I need the records below retyped exactly.

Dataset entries
==========

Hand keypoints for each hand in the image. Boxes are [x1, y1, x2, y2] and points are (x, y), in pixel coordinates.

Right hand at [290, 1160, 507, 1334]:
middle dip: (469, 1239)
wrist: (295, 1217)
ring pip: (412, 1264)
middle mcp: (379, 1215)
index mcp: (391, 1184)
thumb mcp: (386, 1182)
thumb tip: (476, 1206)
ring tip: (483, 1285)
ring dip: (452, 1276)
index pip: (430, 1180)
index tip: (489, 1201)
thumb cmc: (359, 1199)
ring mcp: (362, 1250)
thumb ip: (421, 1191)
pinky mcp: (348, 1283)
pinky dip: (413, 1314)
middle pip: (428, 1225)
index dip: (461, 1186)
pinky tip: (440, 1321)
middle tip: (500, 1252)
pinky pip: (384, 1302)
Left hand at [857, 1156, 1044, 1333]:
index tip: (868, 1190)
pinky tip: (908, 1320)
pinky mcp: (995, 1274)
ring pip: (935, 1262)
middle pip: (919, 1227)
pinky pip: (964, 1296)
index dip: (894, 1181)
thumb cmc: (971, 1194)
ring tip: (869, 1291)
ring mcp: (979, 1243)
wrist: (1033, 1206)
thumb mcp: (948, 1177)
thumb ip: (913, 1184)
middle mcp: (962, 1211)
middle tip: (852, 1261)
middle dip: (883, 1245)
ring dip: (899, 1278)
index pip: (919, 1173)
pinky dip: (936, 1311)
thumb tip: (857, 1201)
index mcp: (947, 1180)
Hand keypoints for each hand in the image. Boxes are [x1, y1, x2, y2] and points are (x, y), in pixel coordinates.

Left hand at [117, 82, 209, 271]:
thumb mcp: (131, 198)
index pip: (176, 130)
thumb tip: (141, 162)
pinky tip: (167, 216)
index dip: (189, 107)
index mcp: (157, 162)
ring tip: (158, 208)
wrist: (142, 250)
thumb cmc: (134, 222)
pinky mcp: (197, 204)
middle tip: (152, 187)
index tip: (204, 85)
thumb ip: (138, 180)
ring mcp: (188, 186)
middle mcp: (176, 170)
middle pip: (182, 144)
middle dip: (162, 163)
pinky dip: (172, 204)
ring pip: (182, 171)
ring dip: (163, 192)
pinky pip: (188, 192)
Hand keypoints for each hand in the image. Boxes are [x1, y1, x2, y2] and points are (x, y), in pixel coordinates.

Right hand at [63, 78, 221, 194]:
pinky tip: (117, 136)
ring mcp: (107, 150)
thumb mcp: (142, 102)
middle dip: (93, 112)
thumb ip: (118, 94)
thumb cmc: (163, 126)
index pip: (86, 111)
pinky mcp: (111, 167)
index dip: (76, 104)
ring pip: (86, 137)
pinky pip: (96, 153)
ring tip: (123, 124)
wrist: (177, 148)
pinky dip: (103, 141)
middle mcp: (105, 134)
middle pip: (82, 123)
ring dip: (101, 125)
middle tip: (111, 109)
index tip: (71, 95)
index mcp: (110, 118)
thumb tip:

==========

→ Exercise output
Hand keypoints for each hand in the image. Boxes are [x1, y1, x2, y2] and points are (x, y), in pixel coordinates.

Right hand at [290, 1160, 507, 1334]:
middle dip: (469, 1239)
wrist: (295, 1217)
ring pip: (412, 1264)
middle mcp: (379, 1215)
index mcp: (391, 1184)
thumb mcp: (386, 1182)
thumb tip: (476, 1206)
ring tip: (483, 1285)
ring dip: (452, 1276)
index pip: (430, 1180)
index tip: (489, 1201)
thumb cmc: (359, 1199)
ring mcp: (362, 1250)
thumb ip: (421, 1191)
pinky mcp: (348, 1283)
pinky dip: (413, 1314)
middle pip: (428, 1225)
index dip: (461, 1186)
pinky tip: (440, 1321)
middle tip: (500, 1252)
pinky pip: (384, 1302)
Left hand at [857, 1156, 1044, 1333]:
index tip: (868, 1190)
pinky tip: (908, 1320)
pinky mcp: (995, 1274)
ring pip: (935, 1262)
middle pip: (919, 1227)
pinky pip: (964, 1296)
index dip: (894, 1181)
thumb cmc: (971, 1194)
ring tip: (869, 1291)
ring mcp: (979, 1243)
wrist: (1033, 1206)
thumb mcp: (948, 1177)
thumb ip: (913, 1184)
middle mcp: (962, 1211)
middle tip: (852, 1261)
middle dip: (883, 1245)
ring dip: (899, 1278)
index pip: (919, 1173)
pinky dip: (936, 1311)
thumb tip: (857, 1201)
index mcp: (947, 1180)
Hand keypoints for each hand in the image. Boxes are [x1, y1, x2, y2] and points are (x, y), in pixel coordinates.

Left hand at [117, 82, 209, 271]:
thumb mcp: (131, 198)
index pip: (176, 130)
thumb tip: (141, 162)
pinky tip: (167, 216)
index dip: (189, 107)
index mcp: (157, 162)
ring tip: (158, 208)
wrist: (142, 250)
thumb cmc: (134, 222)
pinky mcp: (197, 204)
middle tip: (152, 187)
index tip: (204, 85)
thumb ip: (138, 180)
ring mcp: (188, 186)
middle mcp: (176, 170)
middle pip: (182, 144)
middle dip: (162, 163)
pinky dip: (172, 204)
ring pip: (182, 171)
ring dip: (163, 192)
pinky pip: (188, 192)
Hand keypoints for each hand in the image. Boxes are [x1, y1, x2, y2] and points are (x, y), in pixel coordinates.

Right hand at [63, 78, 221, 194]:
pinky tip: (117, 136)
ring mcp: (107, 150)
thumb mcp: (142, 102)
middle dip: (93, 112)
thumb ip: (118, 94)
thumb cmc: (163, 126)
index pip: (86, 111)
pinky mcp: (111, 167)
index dip: (76, 104)
ring pip: (86, 137)
pinky pip: (96, 153)
ring tip: (123, 124)
wrist: (177, 148)
pinky dip: (103, 141)
middle mcp: (105, 134)
middle pip: (82, 123)
ring dip: (101, 125)
middle tip: (111, 109)
index tip: (71, 95)
index mcp: (110, 118)
thumb tip:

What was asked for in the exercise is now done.